A predictive model of IDH mutation probability in gliomas

IDHWebApp

 

 

Predicting the likelihood of an isocitrate dehydrogenase 1 or 2 mutation in diagnoses of infiltrative glioma

Li Chen, Zoya Voronovich, Kenneth Clark, Isaac Hands, Jonathan Mannas, Meggen Walsh, Marina N. Nikiforova, Eric B. Durbin, Heidi Weiss and Craig Horbinski

Author Affiliations:
Biostatistics Shared Resource Facility, Markey Cancer Center, University of Kentucky, Lexington, Kentucky (L.C., H.W.); Department of Biostatistics, College of Public Health, University of Kentucky, Lexington, Kentucky (L.C., H.W.); Department of Pathology, University of Pittsburgh, Pittsburgh, Pennsylvania (Z.V., K.C., M.N.N.); Cancer Research Informatics Shared Resource Facility, Markey Cancer Center, University of Kentucky, Lexington, Kentucky (I.H., E.B.D.); Department of Neurosurgery, University of Kentucky, Lexington, Kentucky (J.M.); Department of Pathology and Laboratory Medicine, University of Kentucky, Lexington, Kentucky (M.W.); Division of Biomedical Informatics, Department of Biostatistics, College of Public Health, University of Kentucky, Lexington, Kentucky (E.B.D.)

Corresponding author:
Craig Horbinski, M.D., Ph.D.
307 Combs Building
Department of Pathology and Laboratory Medicine
University of Kentucky
Lexington, KY 40536
Email: craig.horbinski@uky.edu

Background

Several variables are associated with the likelihood of isocitrate dehydrogenase 1 or 2 (IDH1/2) mutation in gliomas, though no guidelines yet exist for when testing is warranted, especially when an R132H IDH1 immunostain is negative.

Methods

A cohort of 89 patients was used to build IDH1/2 mutation prediction models in World Health Organization grades II–IV gliomas, and an external cohort of 100 patients was used for validation. Logistic regression and backward model selection with the Akaike information criterion were used to develop prediction models.

Results

A multivariable model, incorporating patient age, glioblastoma multiforme diagnosis, and prior history of grade II or III glioma, was developed to predict IDH1/2 mutation probability.

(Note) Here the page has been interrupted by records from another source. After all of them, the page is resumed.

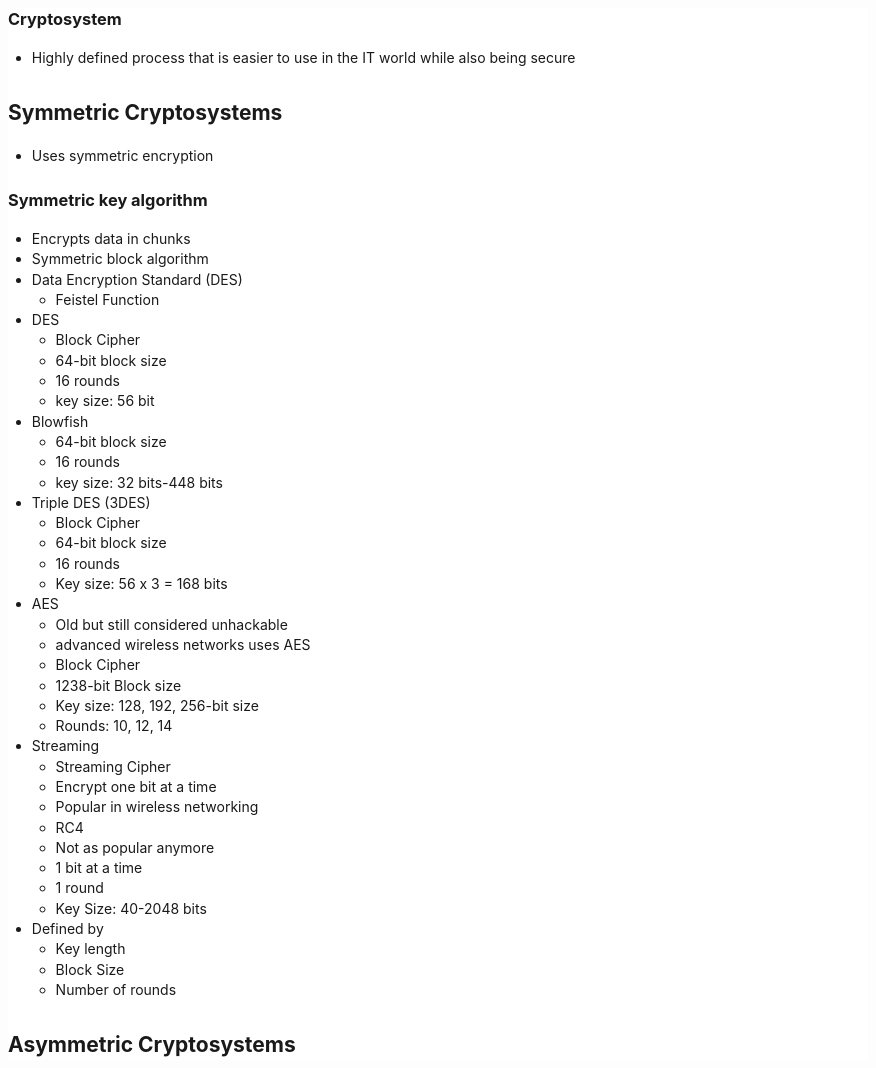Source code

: ### Cryptosystem

- Highly defined process that is easier to use in the IT world while also being secure

## Symmetric Cryptosystems

- Uses symmetric encryption

### Symmetric key algorithm

- Encrypts data in chunks
- Symmetric block algorithm
- Data Encryption Standard (DES)
  - Feistel Function
- DES
  - Block Cipher
  - 64-bit block size
  - 16 rounds
  - key size: 56 bit
- Blowfish
  - 64-bit block size
  - 16 rounds
  - key size: 32 bits-448 bits
- Triple DES (3DES)
  - Block Cipher
  - 64-bit block size
  - 16 rounds
  - Key size: 56 x 3 = 168 bits
- AES
  - Old but still considered unhackable
  - advanced wireless networks uses AES
  - Block Cipher
  - 1238-bit Block size
  - Key size: 128, 192, 256-bit size
  - Rounds: 10, 12, 14
- Streaming
  - Streaming Cipher 
  - Encrypt one bit at a time
  - Popular in wireless networking
  - RC4
  - Not as popular anymore
  - 1 bit at a time
  - 1 round
  - Key Size: 40-2048 bits
- Defined by
  - Key length
  - Block Size
  - Number of rounds

## Asymmetric Cryptosystems
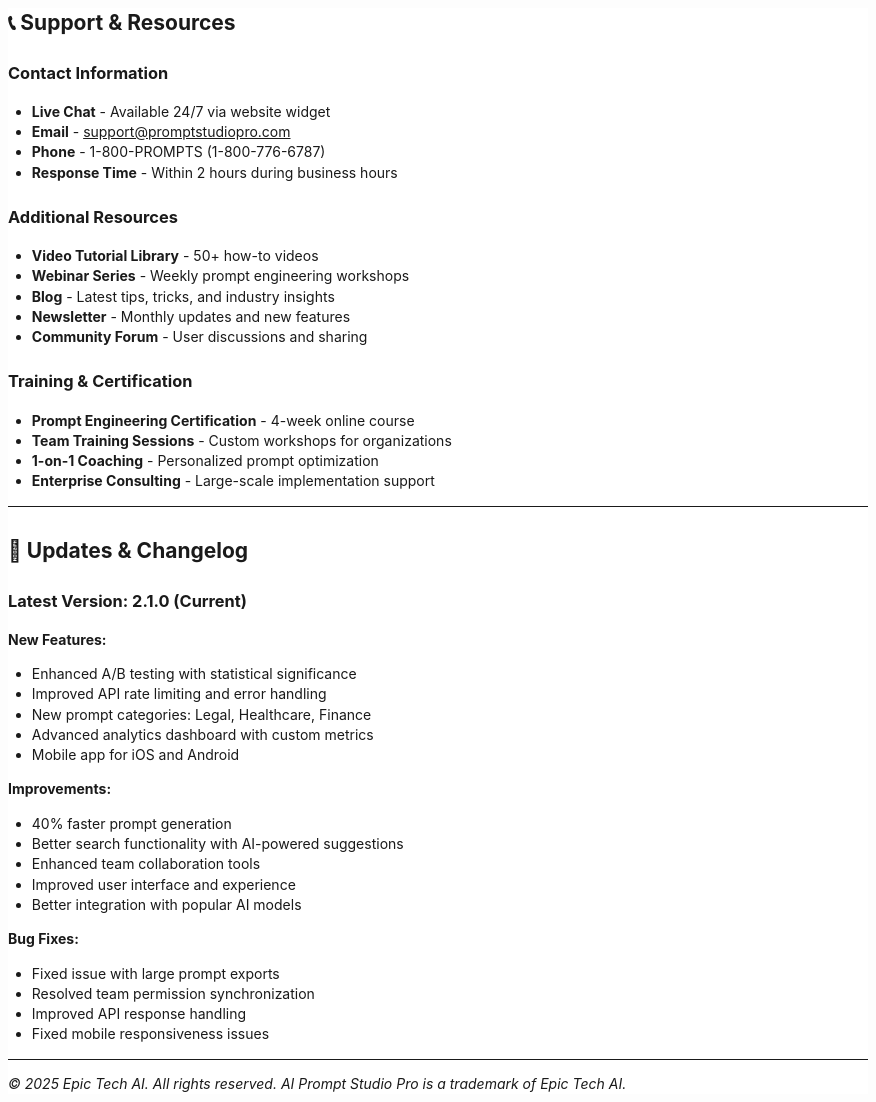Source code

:## 📞 Support & Resources

### Contact Information
- **Live Chat** - Available 24/7 via website widget
- **Email** - support@promptstudiopro.com
- **Phone** - 1-800-PROMPTS (1-800-776-6787)
- **Response Time** - Within 2 hours during business hours

### Additional Resources
- **Video Tutorial Library** - 50+ how-to videos
- **Webinar Series** - Weekly prompt engineering workshops
- **Blog** - Latest tips, tricks, and industry insights
- **Newsletter** - Monthly updates and new features
- **Community Forum** - User discussions and sharing

### Training & Certification
- **Prompt Engineering Certification** - 4-week online course
- **Team Training Sessions** - Custom workshops for organizations
- **1-on-1 Coaching** - Personalized prompt optimization
- **Enterprise Consulting** - Large-scale implementation support

---

## 🔄 Updates & Changelog

### Latest Version: 2.1.0 (Current)
**New Features:**
- Enhanced A/B testing with statistical significance
- Improved API rate limiting and error handling
- New prompt categories: Legal, Healthcare, Finance
- Advanced analytics dashboard with custom metrics
- Mobile app for iOS and Android

**Improvements:**
- 40% faster prompt generation
- Better search functionality with AI-powered suggestions
- Enhanced team collaboration tools
- Improved user interface and experience
- Better integration with popular AI models

**Bug Fixes:**
- Fixed issue with large prompt exports
- Resolved team permission synchronization
- Improved API response handling
- Fixed mobile responsiveness issues

---

*© 2025 Epic Tech AI. All rights reserved. AI Prompt Studio Pro is a trademark of Epic Tech AI.*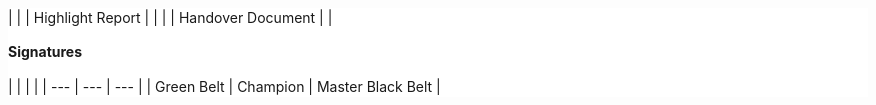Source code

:  |
|
 | Highlight Report |
 |
|
 | Handover Document |
 |

**Signatures**

|
 |
 |
 |
| --- | --- | --- |
| Green Belt | Champion | Master Black Belt |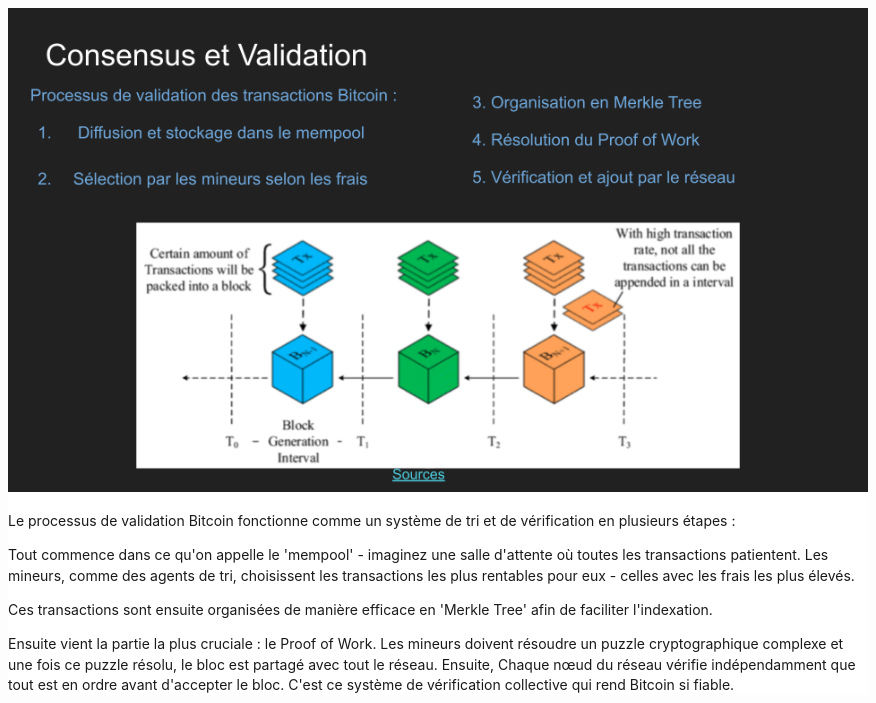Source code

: ![Consensus](/conf_1/slides/conf1-slide9.png)

Le processus de validation Bitcoin fonctionne comme un système de tri et de vérification en plusieurs étapes :

Tout commence dans ce qu'on appelle le 'mempool' - imaginez une salle d'attente où toutes les transactions patientent. Les mineurs, comme des agents de tri, choisissent les transactions les plus rentables pour eux - celles avec les frais les plus élevés.

Ces transactions sont ensuite organisées de manière efficace en 'Merkle Tree' afin de faciliter l'indexation.

Ensuite vient la partie la plus cruciale : le Proof of Work. Les mineurs doivent résoudre un puzzle cryptographique complexe et une fois ce puzzle résolu, le bloc est partagé avec tout le réseau.
Ensuite, 
Chaque nœud du réseau vérifie indépendamment que tout est en ordre avant d'accepter le bloc. C'est ce système de vérification collective qui rend Bitcoin si fiable.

This model generated an area under the curve (AUC) of 0.934 (95% CI: 0.878, 0.978) in the external validation cohort and 0.941 (95% CI: 0.918, 0.962) in the cohort of The Cancer Genome Atlas. When R132H IDH1 immunostain information was added, AUC increased to 0.986 (95% CI: 0.967, 0.998). This model had an AUC of 0.947 (95% CI: 0.891, 0.995) in predicting whether an R132H IDH1 immunonegative case harbored a less common IDH1 or IDH2 mutation. The models were also 94% accurate in predicting IDH1/2 mutation status in gliomas from The Cancer Genome Atlas. An interactive web-based application for calculating the probability of an IDH1/2 mutation is now available using these models.

Conclusions

We have integrated multiple variables to generate a probability of an IDH1/2 mutation. The associated web-based application can help triage diffuse gliomas that would benefit from mutation testing in both clinical and research settings.